Érase una vez, en la punta de una península batida por los vientos del Atlántico, una ciudad nacida al amparo de un faro romano que jamás se apagó. Y junto a ese faro, siglos después, se levantó un barrio de murallas y callejuelas que aún hoy sigue latiendo como un corazón antiguo: la Ciudad Vieja de A Coruña.

Cuentan los viejos juglares que el barrio fue fundado por mandato del rey Alfonso, cuando en el año del Señor de 1208 se entregaron fueros y privilegios a los hombres del mar. Y así, entre sal y rezos, entre hierro de herrerías y cánticos de taberna, fue creciendo una villa de piedra ceñida por murallas, con puertas que eran guardianes de piedra y hierro.

Las murallas medievales envolvían la ciudad como un cinturón, y aún hoy, aunque gastadas por siglos de salitre y batallas, conservan memoria de guerras y asedios. Había varias entradas, pero tres nombres resuenan con fuerza: la Puerta del Parrote, abierta al mar y a los barcos que llegaban cargados de esperanza y mercancías; la Puerta del Clavo, custodiando el acceso con severidad de hierro; y la Puerta de San Miguel, que guardaba como centinela la salida hacia el oeste, donde empezaban los caminos de tierra. Cada puerta era un dragón de granito que velaba el sueño de la villa.

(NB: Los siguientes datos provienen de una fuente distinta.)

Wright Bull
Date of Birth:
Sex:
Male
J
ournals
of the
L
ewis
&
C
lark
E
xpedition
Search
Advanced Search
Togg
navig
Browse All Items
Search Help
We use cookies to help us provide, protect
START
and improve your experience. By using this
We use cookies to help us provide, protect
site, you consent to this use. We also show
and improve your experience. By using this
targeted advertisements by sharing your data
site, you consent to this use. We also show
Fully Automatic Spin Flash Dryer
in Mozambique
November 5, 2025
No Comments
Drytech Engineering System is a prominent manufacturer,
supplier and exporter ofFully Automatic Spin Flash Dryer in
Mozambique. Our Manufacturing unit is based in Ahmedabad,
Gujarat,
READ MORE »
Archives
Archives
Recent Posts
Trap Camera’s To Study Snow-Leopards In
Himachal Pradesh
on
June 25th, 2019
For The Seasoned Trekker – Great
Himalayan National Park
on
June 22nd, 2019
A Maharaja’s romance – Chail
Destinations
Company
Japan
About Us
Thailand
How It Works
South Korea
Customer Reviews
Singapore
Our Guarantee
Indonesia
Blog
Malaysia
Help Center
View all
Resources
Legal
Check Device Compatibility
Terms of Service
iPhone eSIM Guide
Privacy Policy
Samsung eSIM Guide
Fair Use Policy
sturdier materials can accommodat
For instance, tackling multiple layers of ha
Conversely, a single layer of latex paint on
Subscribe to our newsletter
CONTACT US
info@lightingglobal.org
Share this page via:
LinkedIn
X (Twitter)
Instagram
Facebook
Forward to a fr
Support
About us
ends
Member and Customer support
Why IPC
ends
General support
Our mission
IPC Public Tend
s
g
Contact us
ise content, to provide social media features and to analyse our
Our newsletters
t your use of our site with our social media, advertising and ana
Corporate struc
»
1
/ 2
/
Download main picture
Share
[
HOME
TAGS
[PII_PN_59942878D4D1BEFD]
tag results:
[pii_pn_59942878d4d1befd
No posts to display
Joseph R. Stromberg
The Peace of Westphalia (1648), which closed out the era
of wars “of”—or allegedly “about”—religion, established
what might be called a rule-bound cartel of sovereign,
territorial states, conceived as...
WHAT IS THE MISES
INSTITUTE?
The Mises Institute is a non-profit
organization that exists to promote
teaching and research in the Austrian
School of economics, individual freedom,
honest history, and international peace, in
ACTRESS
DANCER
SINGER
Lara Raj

Allí, donde la muralla se encontraba con la brisa, se levantaba un baluarte conocido como la Fortaleza Vieja, convertido hoy en el Jardín de San Carlos. Bajo sus magnolios y su césped húmedo descansa el general inglés Sir John Moore, muerto en la batalla de Elviña, cuando las tropas francesas y británicas hicieron de A Coruña un tablero de sangre. El jardín es hoy un remanso de paz, pero bajo sus sombras se adivina todavía el eco de la pólvora y de los lamentos de la guerra.

En una de las calles escondidas, llamada Sinagoga, habitó un pueblo que rezaba en lengua distinta y purificaba sus cuerpos en un baño secreto, el mikvé, oculto bajo la tierra. Allí, las mujeres descendían al agua fría y clara, y el silencio del ritual parecía detener el tiempo. Pero un día llegó el decreto de expulsión, y los cantos judíos se apagaron como lámparas al viento. La calle, sin embargo, guardó en su subsuelo aquel secreto, esperando que los siglos futuros lo desenterrasen para recordar que hasta en la piedra caben la fe y el exilio.

Más allá se alza la calle Damas, donde aún sobrevive, ruinoso y cansado, un edificio de más de ochocientos años. Sus muros, ennegrecidos por la lluvia, parecen susurrar historias de damas y caballeros, de mercaderes que regresaban de Flandes, de pleitos y traiciones. Y en el mismo camino se levanta la Casa Cornide, palacio barroco que nació con ínfulas de nobleza y hoy aguarda, orgulloso, a que los coruñeses decidan qué hacer con su memoria.

Pero en toda villa medieval los templos son faros interiores. La iglesia de Santiago, pequeña y románica, parece un caballero viejo encorvado bajo su armadura. Fue la primera en alzarse, la que recibió a peregrinos y marineros que imploraban salvación antes de hacerse a la mar. Más abajo, la solemne Colegiata de Santa María do Campo se alzó entre los siglos, piedra sobre piedra, como testigo del trabajo de los mareantes. En sus muros aún resuenan los rezos de los gremios que la levantaron, y su fachada guarda el eco de cada siglo que pasó frente a ella.

En el corazón del barrio se abre la plaza de Azcárraga, que en otros tiempos fue mercado y plaza de armas, escenario de ejecuciones y desfiles militares. Allí retumbaron cascos de caballos, se levantaron horcas y se pronunciaron sentencias. Hoy, los magnolios cobijan una fuente tranquila, y la plaza se disfraza de paz. Pero bajo cada losa se esconden gritos, canciones, pólvora y pólvora otra vez.

Y dicen que quien camina por estas calles camina entre fantasmas: los de los soldados ingleses que nunca regresaron a su isla, los de los comerciantes que soñaban con América, los de las damas que asomaban a las ventanas góticas con la esperanza de ver volver a sus hombres del mar.

La Ciudad Vieja de A Coruña no es un barrio muerto: es un cuento vivo. Cada calle es un párrafo, cada iglesia es un capítulo, cada piedra una palabra. Y el relato sigue escribiéndose cada día, porque los cuentos verdaderos nunca terminan: se heredan.

Así, cuando alguien se adentra por la calle Sinagoga, roza los muros de la calle Damas, atraviesa las puertas antiguas o se detiene en la fuente de Azcárraga, no pasea: escucha. Escucha la voz de la ciudad, que desde hace ochocientos años repite lo mismo: que somos memoria, que somos piedra, que somos mar.